The Church is the same way. Would you invest in a company whose management and research-and-development divisions are not on speaking terms? You’ve got to let your theologians be creative.
The Vatican is still fighting the Reformation. It’s afraid another Luther will arise from the theologians and divide the Church. The fight should be against boredom and clericalism. Why don’t people come to Mass? Because it’s boring or because they’re mad at their priest for some small reason—he wouldn’t let them have their wedding in their garden or preached against the Democratic candidate?
How can priests make church more interesting?
The Church has to learn how to tell stories again. Jesus spoke in parables; we do doctrine. We need to present heroes to people. We’ve got to use art, literature, images, the Internet to get this message out. We still are functioning on a classroom model—you round up the students and tell them the truth, and they’re supposed to take notes and memorize it and follow it. It doesn’t work.
Should the Church change its message on some of these social issues?

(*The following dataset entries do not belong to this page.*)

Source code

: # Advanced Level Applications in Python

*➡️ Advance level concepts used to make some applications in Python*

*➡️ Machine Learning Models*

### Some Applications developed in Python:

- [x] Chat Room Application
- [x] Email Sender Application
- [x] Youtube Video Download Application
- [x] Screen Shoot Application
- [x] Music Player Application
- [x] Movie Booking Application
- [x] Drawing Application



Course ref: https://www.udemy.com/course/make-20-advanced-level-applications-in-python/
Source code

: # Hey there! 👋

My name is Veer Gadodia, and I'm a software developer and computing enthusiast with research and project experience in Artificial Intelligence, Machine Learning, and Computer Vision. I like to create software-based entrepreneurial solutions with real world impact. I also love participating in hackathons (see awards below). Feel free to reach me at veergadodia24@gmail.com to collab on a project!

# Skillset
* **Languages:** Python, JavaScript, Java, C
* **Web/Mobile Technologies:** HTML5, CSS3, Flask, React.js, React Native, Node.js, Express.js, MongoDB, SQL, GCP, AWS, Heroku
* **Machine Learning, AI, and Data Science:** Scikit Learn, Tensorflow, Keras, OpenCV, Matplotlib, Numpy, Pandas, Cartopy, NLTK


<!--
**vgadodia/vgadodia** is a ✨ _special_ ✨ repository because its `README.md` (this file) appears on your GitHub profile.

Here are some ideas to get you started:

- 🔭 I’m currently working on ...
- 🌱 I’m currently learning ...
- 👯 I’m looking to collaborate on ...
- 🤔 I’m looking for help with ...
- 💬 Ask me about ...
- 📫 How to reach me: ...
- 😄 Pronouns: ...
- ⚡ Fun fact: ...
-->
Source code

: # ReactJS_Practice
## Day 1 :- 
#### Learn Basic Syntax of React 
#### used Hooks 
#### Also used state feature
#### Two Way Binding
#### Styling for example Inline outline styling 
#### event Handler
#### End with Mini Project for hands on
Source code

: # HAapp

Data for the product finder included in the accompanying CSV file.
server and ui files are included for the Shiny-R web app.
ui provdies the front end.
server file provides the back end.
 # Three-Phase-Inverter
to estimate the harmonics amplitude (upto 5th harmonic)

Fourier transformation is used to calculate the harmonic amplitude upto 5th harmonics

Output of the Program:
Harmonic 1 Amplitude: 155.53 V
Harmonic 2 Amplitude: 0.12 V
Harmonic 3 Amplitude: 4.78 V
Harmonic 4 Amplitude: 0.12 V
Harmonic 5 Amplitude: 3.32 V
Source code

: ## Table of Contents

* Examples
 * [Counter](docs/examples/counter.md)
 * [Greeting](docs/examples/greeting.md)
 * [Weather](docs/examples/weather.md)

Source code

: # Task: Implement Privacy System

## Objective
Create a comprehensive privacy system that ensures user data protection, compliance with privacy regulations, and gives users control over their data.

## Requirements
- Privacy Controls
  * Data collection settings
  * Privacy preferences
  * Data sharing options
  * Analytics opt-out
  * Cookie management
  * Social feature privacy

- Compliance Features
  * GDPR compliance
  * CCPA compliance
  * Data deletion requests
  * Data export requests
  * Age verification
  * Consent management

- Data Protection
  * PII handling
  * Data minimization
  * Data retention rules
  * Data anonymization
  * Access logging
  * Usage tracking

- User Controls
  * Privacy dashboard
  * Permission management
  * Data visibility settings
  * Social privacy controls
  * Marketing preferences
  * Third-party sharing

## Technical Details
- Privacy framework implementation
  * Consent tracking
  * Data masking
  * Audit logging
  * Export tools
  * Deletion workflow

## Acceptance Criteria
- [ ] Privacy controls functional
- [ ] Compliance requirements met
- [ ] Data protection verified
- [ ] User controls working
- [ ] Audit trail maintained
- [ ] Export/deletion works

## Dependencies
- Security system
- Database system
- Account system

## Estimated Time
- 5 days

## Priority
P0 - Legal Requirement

Sometimes we just need to rethink how the message is presented. It should not be a series of no’s; it should be a series of yeses. We are saying yes to love, commitment, idealism, concern for the poor.
What have you learned from the scandals and debates?
The sad thing about what’s happening is that the credibility of the bishops and the hierarchy is being compromised, both by the sex-abuse crisis and by some of the positions they’ve taken where the people say, “This doesn’t make any sense to us.” On the other hand, this is forcing people to realize that to be a Christian is to place your faith in Jesus, not in the pope, not in the bishops.
Structure and organization are important, but whether you like or don’t like the pope is not central to your faith. You should respect him, you should listen to him, but ultimately our faith is in Jesus Christ.